──────── Selected passage ────────

How can visualization research and design be inspired by concepts from cultural studies, sociology, and critical theory? In contrast to the epistemological hegemony that engineering and science has held over data visualization, humanistic engagements with data and interfaces suggest different kinds of concerns and commitments for the study and design of data visualizations. From collaborative research in the arts and humanities arises a need to support critical and creative engagements with data and visualization.

Philosophical concepts such as the flâneur and the fold provide evocative thinking aids and conversation-starters that help overcome such long-standing dichotomies as the distinction between overview and detail, or the separation of interaction from visual encoding. Theoretical considerations are underpinned with practical reflections from recent research on visualizing cultural heritage data. This talk starts by questioning the holy trinity of "users-data-tasks" and ends with a plea for more visualization philosophies.

Preparation

No preparation is required, but participants are encouraged to visit prototypes of some of the visualizations discussed beforehand. A list of papers is also provided for those who wish to prepare further.

──────── Given data ────────

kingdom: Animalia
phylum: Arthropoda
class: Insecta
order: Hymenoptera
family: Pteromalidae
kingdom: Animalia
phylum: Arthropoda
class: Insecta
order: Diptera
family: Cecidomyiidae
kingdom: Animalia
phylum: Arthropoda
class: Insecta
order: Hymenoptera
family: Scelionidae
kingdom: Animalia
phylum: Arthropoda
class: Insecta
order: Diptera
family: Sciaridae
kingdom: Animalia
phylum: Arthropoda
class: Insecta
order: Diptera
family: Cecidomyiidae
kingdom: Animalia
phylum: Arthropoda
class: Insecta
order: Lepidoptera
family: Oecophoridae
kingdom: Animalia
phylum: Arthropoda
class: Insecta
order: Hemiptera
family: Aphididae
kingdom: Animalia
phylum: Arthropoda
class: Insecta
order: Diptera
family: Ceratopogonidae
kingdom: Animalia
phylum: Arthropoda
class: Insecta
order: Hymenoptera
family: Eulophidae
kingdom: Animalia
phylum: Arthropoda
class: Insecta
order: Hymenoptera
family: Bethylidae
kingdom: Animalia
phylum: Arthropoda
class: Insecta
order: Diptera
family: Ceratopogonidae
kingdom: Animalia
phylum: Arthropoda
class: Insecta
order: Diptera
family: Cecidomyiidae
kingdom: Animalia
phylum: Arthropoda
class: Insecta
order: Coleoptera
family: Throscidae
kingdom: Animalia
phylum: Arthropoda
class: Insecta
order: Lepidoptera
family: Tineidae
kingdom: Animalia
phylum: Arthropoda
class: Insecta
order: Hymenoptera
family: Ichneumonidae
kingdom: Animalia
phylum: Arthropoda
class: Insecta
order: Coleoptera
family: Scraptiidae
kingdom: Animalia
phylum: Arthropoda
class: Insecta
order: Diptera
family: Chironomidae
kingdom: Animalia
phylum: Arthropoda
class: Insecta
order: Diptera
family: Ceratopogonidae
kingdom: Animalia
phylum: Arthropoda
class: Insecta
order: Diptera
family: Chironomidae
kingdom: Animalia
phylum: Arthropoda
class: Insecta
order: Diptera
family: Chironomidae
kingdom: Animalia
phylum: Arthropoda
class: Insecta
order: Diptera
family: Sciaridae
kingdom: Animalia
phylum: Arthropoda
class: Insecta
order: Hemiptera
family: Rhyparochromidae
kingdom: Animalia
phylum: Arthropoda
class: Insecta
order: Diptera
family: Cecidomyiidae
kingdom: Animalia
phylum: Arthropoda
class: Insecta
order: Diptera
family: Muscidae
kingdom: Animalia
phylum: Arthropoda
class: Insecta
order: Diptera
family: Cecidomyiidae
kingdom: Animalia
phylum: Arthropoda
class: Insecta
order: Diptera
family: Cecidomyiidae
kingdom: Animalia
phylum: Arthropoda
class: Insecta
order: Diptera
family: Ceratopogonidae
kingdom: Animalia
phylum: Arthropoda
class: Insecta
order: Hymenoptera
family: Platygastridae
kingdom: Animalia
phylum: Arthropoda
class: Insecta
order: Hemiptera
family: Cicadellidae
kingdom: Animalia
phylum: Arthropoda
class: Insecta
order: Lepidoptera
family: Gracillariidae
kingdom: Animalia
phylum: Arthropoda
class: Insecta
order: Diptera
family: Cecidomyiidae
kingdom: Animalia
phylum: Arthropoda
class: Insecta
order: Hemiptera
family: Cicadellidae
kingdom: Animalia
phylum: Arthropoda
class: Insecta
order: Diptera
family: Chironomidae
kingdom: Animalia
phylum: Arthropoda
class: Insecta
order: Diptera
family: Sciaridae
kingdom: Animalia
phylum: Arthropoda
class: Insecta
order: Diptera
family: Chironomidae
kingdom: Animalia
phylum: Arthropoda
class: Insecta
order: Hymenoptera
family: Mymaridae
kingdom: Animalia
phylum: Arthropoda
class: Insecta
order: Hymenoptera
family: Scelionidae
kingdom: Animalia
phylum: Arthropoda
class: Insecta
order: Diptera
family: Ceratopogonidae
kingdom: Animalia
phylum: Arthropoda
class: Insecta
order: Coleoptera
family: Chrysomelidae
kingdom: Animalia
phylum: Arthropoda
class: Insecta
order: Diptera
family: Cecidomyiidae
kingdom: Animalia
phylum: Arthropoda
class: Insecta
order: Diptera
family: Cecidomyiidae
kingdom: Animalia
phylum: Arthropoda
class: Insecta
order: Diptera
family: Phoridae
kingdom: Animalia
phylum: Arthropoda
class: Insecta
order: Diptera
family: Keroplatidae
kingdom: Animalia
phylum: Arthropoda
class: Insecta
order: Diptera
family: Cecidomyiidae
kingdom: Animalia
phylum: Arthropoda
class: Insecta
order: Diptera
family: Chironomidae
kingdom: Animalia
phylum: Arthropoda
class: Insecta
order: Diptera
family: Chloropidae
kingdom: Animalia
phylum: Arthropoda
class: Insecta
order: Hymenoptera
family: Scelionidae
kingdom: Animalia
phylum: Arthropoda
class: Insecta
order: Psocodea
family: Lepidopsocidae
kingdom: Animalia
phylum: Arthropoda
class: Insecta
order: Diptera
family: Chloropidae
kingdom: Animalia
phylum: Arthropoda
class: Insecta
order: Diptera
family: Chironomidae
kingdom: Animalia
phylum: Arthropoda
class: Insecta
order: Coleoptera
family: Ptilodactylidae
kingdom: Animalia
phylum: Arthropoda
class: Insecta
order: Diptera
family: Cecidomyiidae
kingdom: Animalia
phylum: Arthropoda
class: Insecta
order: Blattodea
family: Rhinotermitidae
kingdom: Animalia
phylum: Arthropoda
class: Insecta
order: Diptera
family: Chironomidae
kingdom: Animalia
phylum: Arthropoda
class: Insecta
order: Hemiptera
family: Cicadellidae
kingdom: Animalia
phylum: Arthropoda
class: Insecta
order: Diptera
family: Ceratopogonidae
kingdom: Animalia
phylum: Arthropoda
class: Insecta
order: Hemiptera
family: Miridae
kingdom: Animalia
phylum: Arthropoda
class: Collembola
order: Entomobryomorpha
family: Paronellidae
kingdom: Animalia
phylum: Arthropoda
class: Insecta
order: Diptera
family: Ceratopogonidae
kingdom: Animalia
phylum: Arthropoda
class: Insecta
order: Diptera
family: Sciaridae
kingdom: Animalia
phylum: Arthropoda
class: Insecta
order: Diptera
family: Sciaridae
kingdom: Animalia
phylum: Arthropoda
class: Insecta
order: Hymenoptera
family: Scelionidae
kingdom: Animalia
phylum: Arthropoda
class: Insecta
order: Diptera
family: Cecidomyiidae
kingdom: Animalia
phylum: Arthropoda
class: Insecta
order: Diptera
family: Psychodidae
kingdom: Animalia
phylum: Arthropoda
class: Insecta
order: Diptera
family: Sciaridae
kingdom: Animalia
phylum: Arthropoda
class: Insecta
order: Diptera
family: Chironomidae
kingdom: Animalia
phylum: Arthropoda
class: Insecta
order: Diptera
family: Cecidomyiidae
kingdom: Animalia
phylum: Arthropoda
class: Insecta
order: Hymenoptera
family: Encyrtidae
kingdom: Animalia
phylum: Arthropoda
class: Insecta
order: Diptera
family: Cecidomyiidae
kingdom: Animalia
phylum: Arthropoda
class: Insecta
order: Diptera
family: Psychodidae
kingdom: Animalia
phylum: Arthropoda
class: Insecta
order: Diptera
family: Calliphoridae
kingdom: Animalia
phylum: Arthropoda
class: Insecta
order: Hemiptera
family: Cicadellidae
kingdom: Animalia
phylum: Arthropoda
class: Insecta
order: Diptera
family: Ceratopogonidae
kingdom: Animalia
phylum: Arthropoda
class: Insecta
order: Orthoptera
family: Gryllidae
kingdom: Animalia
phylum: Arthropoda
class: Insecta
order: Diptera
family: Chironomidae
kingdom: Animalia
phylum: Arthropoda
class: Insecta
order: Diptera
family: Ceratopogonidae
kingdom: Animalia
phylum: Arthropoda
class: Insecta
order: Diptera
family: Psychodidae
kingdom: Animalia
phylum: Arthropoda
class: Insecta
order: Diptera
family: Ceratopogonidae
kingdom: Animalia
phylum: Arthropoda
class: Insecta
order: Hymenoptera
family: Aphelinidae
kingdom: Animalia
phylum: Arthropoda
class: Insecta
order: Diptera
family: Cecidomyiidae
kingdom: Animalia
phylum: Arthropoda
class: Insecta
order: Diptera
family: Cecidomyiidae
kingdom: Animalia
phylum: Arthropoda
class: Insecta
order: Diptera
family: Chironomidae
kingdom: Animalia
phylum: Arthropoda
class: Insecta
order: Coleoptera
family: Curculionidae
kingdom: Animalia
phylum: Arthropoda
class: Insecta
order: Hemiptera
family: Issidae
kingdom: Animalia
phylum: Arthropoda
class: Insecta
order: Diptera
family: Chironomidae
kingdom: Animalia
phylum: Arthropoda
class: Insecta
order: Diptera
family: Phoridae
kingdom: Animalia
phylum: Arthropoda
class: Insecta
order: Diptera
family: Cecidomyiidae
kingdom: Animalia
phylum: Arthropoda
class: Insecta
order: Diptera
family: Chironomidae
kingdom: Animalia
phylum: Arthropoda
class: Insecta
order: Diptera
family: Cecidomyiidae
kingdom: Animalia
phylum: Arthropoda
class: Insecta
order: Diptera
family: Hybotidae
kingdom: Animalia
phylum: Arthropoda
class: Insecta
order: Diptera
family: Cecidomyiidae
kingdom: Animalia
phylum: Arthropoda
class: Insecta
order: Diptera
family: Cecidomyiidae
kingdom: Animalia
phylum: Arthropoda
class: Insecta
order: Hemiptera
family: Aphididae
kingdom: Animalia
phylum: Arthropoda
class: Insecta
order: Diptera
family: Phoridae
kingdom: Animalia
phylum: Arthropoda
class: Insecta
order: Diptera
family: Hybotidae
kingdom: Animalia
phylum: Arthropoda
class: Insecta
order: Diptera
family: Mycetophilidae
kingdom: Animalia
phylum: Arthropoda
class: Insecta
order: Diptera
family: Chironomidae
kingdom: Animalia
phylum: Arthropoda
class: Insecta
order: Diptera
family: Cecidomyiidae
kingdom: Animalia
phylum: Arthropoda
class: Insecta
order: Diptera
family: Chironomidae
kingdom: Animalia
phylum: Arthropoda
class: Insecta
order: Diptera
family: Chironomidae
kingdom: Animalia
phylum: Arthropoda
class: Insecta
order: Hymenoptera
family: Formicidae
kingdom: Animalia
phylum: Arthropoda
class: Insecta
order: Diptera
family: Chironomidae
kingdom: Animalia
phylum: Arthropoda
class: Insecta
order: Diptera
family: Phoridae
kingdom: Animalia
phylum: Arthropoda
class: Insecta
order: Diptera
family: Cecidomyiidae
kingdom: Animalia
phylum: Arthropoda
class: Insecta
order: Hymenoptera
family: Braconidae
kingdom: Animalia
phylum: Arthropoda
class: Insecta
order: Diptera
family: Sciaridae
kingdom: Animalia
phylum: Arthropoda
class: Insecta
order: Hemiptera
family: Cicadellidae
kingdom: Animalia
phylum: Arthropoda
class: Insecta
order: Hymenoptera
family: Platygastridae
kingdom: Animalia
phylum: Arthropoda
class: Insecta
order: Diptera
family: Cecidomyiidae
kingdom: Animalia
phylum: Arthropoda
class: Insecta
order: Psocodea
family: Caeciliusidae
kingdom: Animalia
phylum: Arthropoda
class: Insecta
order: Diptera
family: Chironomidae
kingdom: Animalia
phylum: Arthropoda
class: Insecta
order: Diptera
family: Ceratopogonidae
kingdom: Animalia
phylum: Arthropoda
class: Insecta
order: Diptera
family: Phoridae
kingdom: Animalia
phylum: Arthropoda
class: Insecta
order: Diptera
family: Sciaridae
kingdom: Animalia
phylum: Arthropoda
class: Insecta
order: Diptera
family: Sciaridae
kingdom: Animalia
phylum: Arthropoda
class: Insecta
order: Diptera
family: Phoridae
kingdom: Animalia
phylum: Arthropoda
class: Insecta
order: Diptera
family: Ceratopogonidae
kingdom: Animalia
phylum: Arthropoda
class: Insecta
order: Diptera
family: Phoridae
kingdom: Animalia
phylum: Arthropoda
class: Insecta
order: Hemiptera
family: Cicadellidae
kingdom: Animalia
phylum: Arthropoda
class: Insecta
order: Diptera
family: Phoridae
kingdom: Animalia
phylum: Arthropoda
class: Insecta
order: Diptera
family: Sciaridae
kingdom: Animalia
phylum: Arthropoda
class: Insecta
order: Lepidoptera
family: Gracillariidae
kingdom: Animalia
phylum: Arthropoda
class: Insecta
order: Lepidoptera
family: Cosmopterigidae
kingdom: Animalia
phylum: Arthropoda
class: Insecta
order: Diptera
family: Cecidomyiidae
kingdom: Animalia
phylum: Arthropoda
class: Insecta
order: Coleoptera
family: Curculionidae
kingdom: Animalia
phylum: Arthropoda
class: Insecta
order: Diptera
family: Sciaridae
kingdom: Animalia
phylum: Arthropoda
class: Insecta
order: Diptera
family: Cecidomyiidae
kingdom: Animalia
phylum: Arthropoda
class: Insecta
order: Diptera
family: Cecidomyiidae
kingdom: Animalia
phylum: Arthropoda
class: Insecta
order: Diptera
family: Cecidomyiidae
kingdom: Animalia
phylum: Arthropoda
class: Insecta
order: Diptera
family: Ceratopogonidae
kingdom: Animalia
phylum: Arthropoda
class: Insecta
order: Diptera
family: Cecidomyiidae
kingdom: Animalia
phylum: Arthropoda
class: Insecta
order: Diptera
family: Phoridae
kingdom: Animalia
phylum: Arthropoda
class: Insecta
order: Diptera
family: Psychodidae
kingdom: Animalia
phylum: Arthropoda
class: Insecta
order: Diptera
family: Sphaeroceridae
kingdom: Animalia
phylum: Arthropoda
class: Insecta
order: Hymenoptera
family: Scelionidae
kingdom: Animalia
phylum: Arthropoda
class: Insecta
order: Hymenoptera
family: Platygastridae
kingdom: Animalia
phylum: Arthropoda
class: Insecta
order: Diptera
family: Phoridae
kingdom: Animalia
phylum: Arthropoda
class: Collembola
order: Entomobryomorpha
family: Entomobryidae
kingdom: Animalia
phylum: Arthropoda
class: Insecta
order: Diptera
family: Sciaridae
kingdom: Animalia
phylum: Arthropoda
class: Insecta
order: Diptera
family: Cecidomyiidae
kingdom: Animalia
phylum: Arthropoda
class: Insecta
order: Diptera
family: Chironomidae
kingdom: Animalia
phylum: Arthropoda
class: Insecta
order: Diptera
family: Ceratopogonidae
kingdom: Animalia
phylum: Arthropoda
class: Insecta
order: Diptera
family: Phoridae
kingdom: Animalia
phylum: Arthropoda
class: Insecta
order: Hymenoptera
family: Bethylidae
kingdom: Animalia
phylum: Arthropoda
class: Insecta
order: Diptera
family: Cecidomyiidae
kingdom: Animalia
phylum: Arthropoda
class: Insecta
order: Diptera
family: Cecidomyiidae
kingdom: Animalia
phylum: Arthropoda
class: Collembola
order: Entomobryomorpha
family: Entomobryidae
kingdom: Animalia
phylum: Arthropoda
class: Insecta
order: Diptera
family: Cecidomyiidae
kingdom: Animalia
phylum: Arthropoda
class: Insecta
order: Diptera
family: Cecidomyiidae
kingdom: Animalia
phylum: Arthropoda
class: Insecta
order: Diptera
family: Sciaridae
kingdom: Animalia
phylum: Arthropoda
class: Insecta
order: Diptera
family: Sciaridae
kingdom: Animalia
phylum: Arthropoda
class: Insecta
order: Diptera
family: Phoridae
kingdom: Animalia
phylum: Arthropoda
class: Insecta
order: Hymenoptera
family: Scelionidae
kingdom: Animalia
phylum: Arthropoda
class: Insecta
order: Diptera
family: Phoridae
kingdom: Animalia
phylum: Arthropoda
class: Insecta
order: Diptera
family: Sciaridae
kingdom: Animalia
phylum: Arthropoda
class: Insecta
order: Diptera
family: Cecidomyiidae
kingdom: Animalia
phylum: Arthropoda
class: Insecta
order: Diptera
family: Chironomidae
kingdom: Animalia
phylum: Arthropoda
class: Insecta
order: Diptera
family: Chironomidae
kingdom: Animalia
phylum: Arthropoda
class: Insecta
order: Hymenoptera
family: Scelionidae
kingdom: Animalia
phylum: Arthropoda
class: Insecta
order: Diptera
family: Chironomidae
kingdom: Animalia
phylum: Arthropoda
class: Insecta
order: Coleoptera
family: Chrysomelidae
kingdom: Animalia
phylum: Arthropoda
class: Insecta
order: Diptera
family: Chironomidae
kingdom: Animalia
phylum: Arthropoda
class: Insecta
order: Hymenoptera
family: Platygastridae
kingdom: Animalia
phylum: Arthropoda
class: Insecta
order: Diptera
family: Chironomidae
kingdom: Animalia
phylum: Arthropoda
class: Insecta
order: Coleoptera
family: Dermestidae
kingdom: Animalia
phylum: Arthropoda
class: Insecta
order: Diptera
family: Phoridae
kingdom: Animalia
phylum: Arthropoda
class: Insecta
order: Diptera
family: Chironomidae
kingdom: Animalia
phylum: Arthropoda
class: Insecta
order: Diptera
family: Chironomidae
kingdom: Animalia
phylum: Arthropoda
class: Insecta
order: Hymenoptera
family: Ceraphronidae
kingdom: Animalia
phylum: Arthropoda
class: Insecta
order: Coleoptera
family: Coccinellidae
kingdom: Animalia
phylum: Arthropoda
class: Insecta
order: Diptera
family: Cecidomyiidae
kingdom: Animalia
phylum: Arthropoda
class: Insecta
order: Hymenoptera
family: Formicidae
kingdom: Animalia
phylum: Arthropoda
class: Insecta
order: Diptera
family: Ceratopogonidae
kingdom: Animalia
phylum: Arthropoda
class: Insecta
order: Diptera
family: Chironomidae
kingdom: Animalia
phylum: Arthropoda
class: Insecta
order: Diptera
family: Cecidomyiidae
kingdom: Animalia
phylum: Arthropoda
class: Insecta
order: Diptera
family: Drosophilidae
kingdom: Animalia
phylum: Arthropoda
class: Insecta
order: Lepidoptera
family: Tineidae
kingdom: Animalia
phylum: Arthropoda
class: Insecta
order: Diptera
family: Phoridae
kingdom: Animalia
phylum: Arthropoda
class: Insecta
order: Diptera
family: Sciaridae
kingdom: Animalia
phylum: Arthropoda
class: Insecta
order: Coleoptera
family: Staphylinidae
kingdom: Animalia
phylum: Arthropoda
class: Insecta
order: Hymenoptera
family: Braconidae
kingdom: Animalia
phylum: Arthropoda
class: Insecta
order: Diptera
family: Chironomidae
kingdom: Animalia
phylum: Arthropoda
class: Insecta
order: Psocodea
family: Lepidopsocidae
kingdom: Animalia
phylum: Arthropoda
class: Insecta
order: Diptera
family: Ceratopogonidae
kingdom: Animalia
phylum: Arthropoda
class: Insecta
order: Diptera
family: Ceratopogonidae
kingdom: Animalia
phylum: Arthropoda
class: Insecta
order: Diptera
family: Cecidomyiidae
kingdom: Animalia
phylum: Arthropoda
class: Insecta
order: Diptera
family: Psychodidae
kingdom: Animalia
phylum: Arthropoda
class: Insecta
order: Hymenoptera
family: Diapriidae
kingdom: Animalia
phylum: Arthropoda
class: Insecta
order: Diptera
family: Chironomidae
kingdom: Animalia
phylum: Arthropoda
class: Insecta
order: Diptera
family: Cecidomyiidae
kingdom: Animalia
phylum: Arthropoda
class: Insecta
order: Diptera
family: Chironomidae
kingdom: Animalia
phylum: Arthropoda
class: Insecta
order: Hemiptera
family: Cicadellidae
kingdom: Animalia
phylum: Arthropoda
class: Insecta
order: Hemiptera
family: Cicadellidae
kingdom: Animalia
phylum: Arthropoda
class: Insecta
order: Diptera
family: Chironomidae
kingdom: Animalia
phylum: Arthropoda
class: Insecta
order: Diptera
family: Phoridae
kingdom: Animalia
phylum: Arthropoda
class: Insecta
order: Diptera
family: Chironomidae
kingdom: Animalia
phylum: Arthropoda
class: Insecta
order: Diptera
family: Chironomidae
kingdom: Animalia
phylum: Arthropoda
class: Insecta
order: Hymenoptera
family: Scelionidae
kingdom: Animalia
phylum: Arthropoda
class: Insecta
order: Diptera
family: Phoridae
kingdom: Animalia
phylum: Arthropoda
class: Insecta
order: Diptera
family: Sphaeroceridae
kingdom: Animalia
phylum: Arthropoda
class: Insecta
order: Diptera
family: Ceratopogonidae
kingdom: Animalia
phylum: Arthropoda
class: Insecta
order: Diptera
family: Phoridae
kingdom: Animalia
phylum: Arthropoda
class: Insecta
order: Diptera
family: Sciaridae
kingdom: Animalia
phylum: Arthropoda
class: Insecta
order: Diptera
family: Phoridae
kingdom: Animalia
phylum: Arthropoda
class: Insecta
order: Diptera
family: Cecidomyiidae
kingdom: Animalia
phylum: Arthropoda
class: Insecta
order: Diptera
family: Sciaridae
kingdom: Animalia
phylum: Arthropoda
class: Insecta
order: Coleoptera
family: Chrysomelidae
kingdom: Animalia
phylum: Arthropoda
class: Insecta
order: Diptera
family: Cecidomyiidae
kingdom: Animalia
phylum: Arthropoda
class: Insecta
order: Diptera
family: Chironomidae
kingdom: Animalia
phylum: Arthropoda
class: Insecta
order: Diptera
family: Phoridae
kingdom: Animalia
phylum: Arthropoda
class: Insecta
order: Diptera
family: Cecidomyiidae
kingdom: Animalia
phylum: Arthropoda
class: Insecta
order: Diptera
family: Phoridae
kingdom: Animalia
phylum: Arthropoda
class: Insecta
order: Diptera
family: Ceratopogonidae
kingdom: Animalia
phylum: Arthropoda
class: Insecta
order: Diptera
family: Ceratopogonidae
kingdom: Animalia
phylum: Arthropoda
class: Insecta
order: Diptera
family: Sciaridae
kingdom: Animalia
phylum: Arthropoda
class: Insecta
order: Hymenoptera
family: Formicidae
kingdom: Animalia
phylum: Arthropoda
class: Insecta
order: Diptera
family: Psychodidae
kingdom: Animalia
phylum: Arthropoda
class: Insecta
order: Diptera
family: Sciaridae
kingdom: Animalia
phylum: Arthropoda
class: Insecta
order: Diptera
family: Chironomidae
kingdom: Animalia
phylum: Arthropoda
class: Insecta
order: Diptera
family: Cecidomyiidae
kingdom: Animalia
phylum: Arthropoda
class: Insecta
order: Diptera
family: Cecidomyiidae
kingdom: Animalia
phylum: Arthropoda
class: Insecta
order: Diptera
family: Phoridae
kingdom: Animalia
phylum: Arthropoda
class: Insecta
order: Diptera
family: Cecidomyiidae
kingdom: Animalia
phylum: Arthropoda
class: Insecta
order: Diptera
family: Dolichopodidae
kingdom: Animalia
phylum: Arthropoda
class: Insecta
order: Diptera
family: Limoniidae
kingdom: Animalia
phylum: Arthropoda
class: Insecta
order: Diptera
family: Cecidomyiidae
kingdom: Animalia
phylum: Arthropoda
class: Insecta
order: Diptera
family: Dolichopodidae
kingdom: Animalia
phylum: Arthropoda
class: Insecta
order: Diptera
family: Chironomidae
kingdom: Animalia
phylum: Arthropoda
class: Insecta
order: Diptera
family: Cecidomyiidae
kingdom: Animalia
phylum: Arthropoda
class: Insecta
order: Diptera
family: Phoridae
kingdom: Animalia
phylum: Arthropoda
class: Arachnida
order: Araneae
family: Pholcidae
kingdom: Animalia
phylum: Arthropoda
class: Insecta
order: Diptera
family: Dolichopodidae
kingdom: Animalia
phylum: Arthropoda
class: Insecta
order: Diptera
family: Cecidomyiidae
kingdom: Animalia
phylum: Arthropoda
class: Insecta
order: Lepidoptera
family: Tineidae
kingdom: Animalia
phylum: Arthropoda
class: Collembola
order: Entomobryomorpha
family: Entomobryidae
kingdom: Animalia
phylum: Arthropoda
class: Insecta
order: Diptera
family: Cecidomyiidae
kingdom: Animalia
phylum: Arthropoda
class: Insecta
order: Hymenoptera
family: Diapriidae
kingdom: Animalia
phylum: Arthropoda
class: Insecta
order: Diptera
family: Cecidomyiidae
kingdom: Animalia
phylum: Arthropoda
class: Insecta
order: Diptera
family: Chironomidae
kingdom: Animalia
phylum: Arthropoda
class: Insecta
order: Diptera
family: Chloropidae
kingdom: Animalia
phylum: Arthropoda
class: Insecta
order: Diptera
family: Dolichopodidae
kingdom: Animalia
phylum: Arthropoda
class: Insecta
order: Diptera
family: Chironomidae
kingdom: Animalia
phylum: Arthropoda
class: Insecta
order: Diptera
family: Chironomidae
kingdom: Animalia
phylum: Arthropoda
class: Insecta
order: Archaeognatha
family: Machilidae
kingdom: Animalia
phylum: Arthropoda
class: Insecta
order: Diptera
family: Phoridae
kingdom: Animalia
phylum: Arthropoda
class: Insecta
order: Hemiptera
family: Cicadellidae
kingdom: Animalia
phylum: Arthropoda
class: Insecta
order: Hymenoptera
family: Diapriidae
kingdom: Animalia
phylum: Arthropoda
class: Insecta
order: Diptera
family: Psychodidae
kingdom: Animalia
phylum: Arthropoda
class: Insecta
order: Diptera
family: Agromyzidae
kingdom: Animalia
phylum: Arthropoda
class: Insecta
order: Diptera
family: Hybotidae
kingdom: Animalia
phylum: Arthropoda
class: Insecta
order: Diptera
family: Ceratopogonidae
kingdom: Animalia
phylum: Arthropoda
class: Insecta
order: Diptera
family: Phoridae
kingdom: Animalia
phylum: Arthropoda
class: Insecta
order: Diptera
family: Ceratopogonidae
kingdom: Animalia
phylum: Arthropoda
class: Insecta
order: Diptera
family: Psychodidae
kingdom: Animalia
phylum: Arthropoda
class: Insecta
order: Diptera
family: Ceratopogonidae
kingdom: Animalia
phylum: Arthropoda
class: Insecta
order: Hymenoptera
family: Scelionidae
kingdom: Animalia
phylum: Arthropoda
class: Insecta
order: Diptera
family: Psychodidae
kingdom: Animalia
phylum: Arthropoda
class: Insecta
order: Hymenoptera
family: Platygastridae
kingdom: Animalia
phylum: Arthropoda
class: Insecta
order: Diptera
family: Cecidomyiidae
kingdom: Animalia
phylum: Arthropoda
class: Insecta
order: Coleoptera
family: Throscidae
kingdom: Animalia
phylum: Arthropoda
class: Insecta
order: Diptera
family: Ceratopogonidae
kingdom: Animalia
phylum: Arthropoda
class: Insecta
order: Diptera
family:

────────

• [Exercise aim]:
Answer these questions using the talk description:
1. Which two philosophical concepts does it name as thinking aids?
2. What does the talk start by questioning?
3. What are participants encouraged to visit beforehand?

• [Correct result]:
1. The flâneur and the fold.
2. The holy trinity of "users-data-tasks."
3. Prototypes of some of the visualizations discussed.